General manager Robert Purdon showcases his store’s centerpiece, a not-for-sale $250,000 Fazioli grand piano. (Jim Barnes for The Washington Post)

Transporting more than 100 pianos across town last spring, from Battlefield Shopping Center to Market Street in downtown Leesburg, was no easy task. In fact, Robert Purdon, general manager of the Piano Company, described the move as “a logistical nightmare.”

But after 16 years at the store’s previous site, Purdon is happy with the shift to the current location, near the Loudoun County Government Center.

“It was like coming home,” Purdon said. “Everything fits so perfectly with what we do. If we set out with a builder to structure a building to fit our needs perfectly, it couldn’t be much more perfect than this.”

The Piano Company's showroom in Leesburg houses instruments ranging from affordable uprights to grands costing tens of thousands of dollars. (Jim Barnes for The Washington Post)

Most of the Piano Company’s customers are local families, Purdon said. However, the store’s selection of instruments also attracts a clientele that includes concert pianists, music professors, Hollywood actors, and Washington Redskins players and coaches, he said.

The store mostly sells high-end acoustic pianos, new and used, ranging in size from grands and baby grands to smaller uprights, consoles and spinets. It also carries some electronic pianos and hybrid instruments that blend acoustic elements with digital technology.

“Hybrids are getting a lot of attention,” he said. “That may be where the industry is going.”

Although Purdon is partial to acoustic pianos, he acknowledged that the quality of electronic pianos is continually improving, making them an attractive option for individuals, churches or schools with limited budgets.

“We’re realists,” he said.

Prices range from about $1,000 for some electronic pianos “on up, with no limit to the up,” Purdon said.
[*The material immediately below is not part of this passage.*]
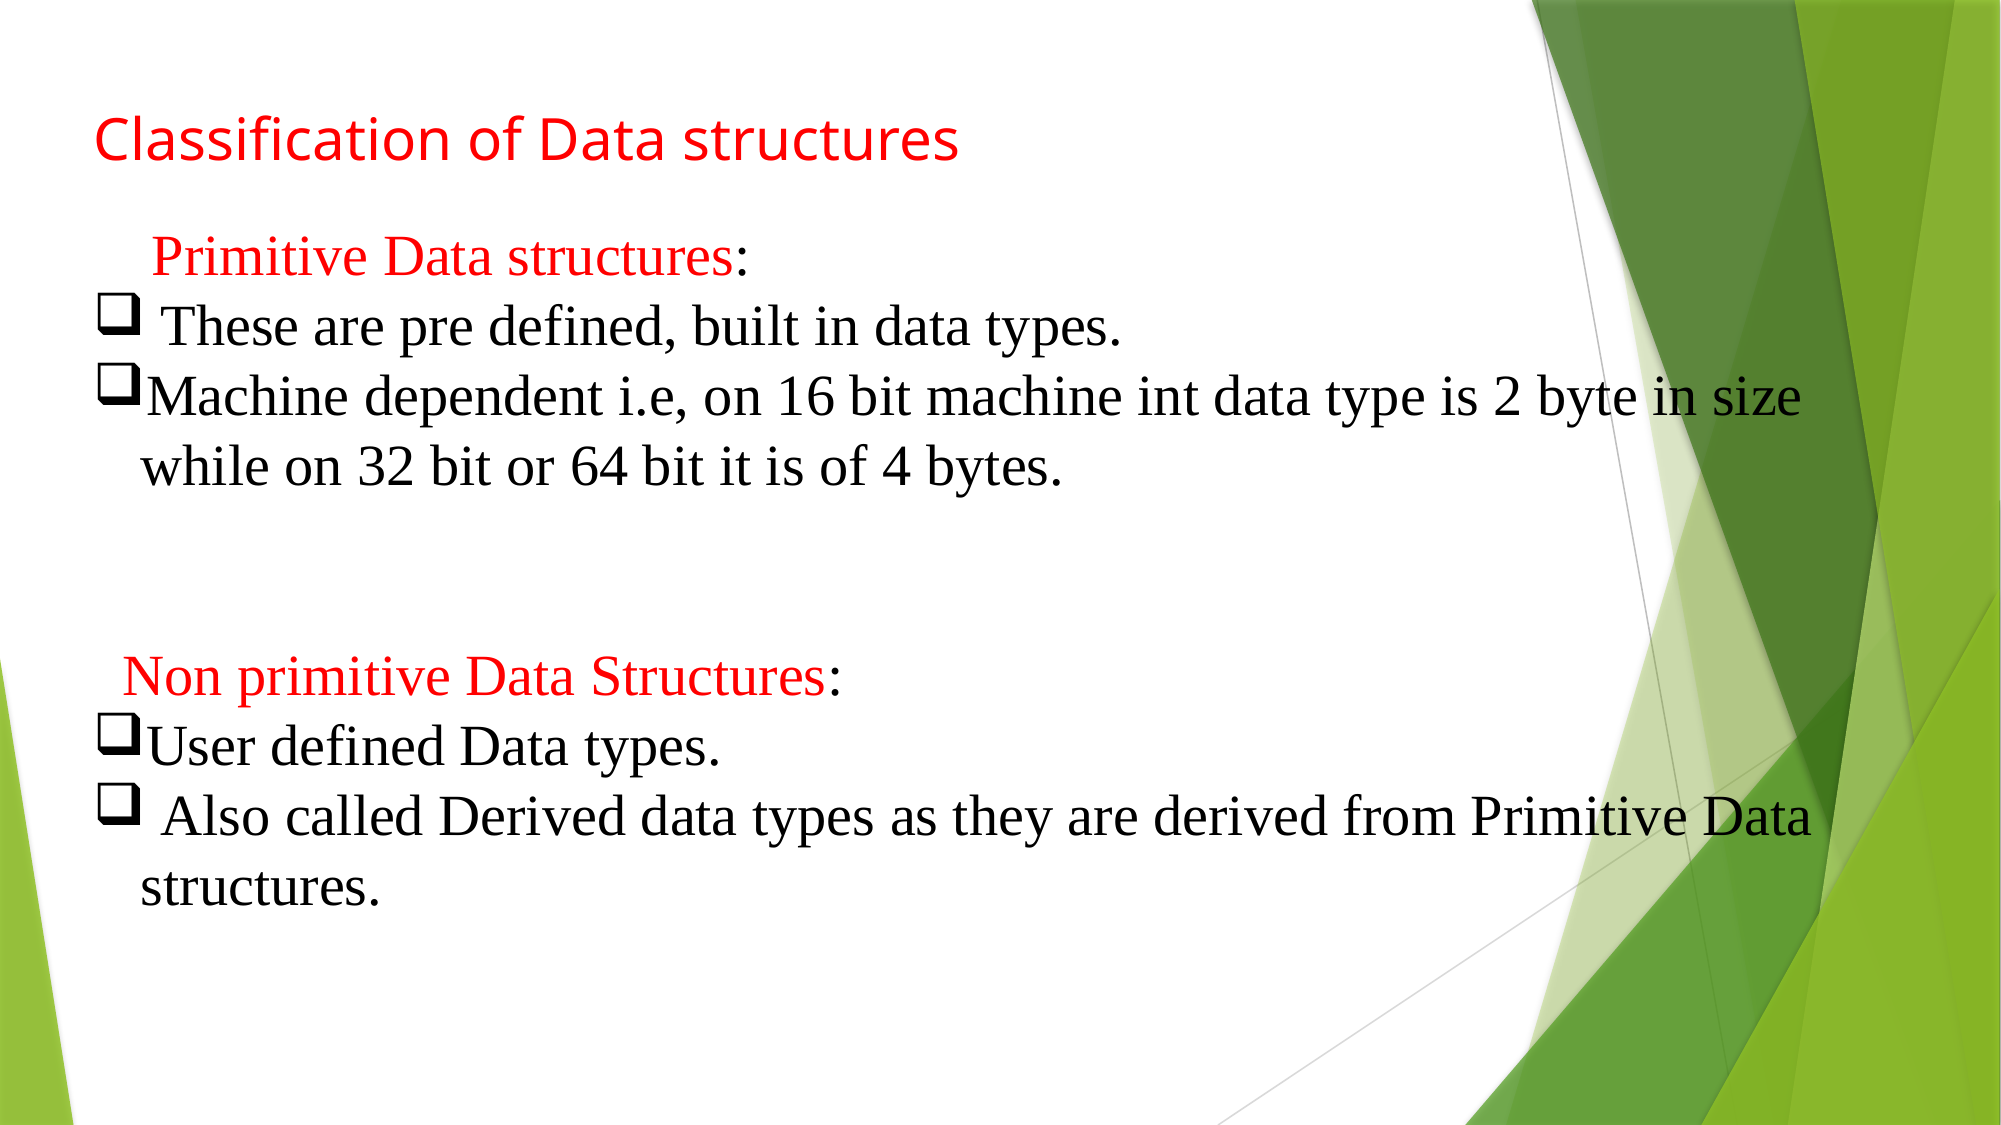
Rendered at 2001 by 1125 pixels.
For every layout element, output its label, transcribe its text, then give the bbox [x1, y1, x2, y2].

text_box Classification of Data structures Primitive Data structures: These are pre defined, built in data types. Machine dependent i.e, on 16 bit machine int data type is 2 byte in size while on 32 bit or 64 bit it is of 4 bytes. Non primitive Data Structures: User defined Data types. Also called Derived data types as they are derived from Primitive Data structures. [78, 94, 1935, 925]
The Piano Company’s salespeople do not work on commission, he said, because he thinks there is a conflict of interest when salespeople — whose job is to provide expert advice to their customers — benefit more from selling certain makes or models.

Instead, the business is structured like CarMax, he said. The sales prices of the pianos are clearly labeled, and it is the store’s policy not to negotiate the cost.

Purdon, 73, can speak with expertise about why one piano might be worth $10,000 while another is worth several times more. During a tour of the showroom, he gestured to instruments made by Steinway, Kawai and lesser-known companies such as Bohemia and Steingraeber, describing each.

The Piano Company’s showroom displays what Purdon says are two of the finest pianos in the world — the Italian Fazioli, which he compared to a Ferrari, and the Japanese Shigeru Kawai, the top of the line for the Kawai brand. What sets them apart are craftsmanship and attention to detail, he said.

The three most important components of a piano are its wood, strings and hammers, he said. The finest piano manufacturers give great care to each detail and spend hundreds of hours hand-crafting each instrument.

“There are less than 200 man-hours in an American Steinway,” Purdon said, contrasting that with the upward of 750 artist-level hours that go into making a Shigeru Kawai, or the more than a thousand for a Fazioli.

“When you put a thousand man-hours into an instrument, you can get it to be pretty good,” he said.

The store’s centerpiece is a 10-foot, two-inch concert grand made by Fazioli that Purdon calls the “Hope Diamond” of pianos. Valued at a quarter of a million dollars, the piano is privately owned and not for sale. However, the owner allows it to be displayed at the store, and it is occasionally transported for concerts at the Kennedy Center or White House.

Purdon carefully removed a cloth cover protecting the piano and lifted the lid, revealing the autographs of some of the artists who had played it in concert: Quincy Jones, Herbie Hancock, Randy Weston and others.

Although the Piano Company attracts its share of music professionals and celebrities, Purdon said many of his customers are parents who learned to play piano as children and now want to pass that discipline on to their children.

“What we do is all about families,” he said. “It’s strengthening from within, and I think that music can do this. It creates some wonderful memories, especially around holiday time.”